Believers in the maxim "great minds think alike" expressed disappointment that the banal cliché applies better to banal minds than it does to the "great" ones it claims.
"I don’t believe [the findings], because the first thought that went through my mind when I found out that [best friend] Krissy [Walker] has the exact same pink Coach purse I just bought was, 'God, we must have great minds 'cause we totally think alike!'" said Lincoln Park resident Cassie Vasser. "And what's even more awesome is that we totally bought them to match the shoes we bought last week when we were out shopping together. That's just not something that happens to anyone."

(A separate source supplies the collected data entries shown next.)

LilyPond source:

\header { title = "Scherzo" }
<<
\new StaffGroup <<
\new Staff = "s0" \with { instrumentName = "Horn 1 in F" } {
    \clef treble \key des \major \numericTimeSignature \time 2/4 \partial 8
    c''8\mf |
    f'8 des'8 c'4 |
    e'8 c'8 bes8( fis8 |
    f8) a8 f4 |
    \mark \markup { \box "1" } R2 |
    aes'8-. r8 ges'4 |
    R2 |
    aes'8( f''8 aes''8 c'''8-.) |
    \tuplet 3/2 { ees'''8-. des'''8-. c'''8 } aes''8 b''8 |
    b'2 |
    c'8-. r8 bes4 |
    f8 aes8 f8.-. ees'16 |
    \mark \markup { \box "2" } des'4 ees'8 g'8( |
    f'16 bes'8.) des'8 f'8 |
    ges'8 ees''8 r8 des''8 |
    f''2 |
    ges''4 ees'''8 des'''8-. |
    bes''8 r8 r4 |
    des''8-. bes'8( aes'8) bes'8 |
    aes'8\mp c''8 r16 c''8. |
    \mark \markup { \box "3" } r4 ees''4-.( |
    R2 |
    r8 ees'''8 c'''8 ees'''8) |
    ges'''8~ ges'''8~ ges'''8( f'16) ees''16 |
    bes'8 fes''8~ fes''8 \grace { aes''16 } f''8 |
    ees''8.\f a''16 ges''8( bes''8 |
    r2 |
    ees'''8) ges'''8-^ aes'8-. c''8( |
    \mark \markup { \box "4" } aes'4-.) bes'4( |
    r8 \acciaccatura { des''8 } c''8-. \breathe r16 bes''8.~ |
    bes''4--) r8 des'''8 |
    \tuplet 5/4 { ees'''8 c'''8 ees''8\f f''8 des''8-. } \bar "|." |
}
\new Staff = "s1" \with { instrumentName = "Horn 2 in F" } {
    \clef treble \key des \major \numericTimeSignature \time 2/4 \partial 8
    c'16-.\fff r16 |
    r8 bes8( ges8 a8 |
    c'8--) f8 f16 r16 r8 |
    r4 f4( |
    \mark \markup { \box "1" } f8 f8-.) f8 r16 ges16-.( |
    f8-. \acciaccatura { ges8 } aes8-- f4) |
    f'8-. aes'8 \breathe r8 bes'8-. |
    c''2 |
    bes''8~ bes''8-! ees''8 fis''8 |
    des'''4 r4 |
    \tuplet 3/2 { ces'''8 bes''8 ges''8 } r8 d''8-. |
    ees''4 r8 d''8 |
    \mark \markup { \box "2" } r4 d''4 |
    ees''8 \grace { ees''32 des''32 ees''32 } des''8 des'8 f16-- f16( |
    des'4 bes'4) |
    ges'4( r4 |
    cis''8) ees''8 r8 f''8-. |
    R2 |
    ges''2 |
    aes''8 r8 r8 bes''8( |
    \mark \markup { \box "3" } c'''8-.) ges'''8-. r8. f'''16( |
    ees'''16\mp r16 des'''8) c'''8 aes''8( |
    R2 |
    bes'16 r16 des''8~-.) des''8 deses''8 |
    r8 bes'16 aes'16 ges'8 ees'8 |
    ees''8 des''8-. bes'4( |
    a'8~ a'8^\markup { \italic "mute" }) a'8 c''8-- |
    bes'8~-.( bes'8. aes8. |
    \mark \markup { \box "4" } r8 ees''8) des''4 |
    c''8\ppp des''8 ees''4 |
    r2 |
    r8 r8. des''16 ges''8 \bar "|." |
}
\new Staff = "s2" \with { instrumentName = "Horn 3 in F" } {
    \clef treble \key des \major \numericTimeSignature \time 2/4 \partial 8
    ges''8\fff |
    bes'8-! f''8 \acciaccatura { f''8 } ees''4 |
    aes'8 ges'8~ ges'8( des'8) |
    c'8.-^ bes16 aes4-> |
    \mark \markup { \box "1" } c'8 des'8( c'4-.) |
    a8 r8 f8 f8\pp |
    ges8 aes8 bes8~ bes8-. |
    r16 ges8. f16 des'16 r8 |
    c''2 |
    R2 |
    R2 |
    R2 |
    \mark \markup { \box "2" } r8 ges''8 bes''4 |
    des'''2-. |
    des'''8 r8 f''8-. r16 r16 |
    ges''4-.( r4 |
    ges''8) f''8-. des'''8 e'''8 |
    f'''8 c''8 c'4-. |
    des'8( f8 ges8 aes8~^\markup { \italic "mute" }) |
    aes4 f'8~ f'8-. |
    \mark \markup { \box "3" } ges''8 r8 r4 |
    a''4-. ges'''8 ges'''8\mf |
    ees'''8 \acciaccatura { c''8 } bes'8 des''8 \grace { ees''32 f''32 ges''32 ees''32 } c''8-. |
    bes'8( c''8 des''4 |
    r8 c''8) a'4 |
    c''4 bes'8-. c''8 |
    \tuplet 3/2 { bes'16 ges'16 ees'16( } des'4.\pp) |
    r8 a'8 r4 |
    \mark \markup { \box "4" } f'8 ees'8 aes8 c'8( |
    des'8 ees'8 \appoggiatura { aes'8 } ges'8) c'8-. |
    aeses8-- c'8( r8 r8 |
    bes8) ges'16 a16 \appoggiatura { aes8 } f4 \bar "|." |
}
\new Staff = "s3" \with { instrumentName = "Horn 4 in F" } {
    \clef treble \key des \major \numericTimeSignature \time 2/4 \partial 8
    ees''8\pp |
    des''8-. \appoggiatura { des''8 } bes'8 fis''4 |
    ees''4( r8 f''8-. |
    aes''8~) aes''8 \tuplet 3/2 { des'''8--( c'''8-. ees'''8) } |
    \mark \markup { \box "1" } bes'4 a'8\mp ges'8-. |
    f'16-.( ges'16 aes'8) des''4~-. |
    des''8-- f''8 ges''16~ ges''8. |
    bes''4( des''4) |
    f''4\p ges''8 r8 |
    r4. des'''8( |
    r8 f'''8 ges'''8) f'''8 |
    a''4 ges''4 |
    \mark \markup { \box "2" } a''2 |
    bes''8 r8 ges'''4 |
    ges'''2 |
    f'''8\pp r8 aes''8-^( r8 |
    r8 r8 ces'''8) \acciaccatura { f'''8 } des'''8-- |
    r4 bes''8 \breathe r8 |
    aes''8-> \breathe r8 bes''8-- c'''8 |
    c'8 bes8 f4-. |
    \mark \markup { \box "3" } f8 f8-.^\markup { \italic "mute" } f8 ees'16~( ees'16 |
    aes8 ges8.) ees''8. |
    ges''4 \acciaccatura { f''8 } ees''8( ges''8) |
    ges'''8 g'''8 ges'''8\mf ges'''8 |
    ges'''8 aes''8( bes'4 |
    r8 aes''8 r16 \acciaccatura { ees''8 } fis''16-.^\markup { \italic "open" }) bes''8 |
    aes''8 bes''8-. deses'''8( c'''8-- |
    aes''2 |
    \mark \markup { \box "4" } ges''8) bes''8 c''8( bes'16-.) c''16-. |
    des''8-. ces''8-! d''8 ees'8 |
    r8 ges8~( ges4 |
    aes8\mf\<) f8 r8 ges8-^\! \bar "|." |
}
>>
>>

"I'm going to have to go ahead and disagree with science on this one," said one Fox News commentator with a frown. "Great minds do think alike, and Pluto is still a planet."
Experts concede that conventional wisdom is a hard nut to crack, and that their discovery is likely to fall on deaf ears and mediocre minds. Reversing years of the accepted axiom will be exceedingly difficult given that the average mind tends to think of itself as "greater" than the common mind.
"How can we expect the public to come to grips with these findings when many Americans still think that there are weapons of mass destructions in Iraq?" asked William Gibson, professor of psychology at the University of Chicago. "As it turns out, conventional wisdom is neither conventional or wisdom."
The findings stand to send shockwaves through the average community, who for years have been associating having similar briefcases, shoes or favorite pro wrestlers with greatness. Conversely, great minds have been mostly unmoved by the news, stating that they've known it to be true for years.
"The proof that our conclusions are correct is that while all ungreat minds were thinking that they were so wonderful merely by thinking in parallel, my great and salient mind discovered the opposite to be true," said director of research doctor Reuben Thomas, who co-authored the dissertation with no one, he pointed out.
Thomas pointed to the state of American democracy as the greatest evidence that great minds, in fact, do not think alike, and then excused himself from the interview prematurely to go clean his elephant gun.
Supporters of Thomas' findings applaud what they see as a necessary step towards knocking the normal citizen off his or her pedestal and putting them in their rightful place, which was described by Thomas as, "somewhere down there."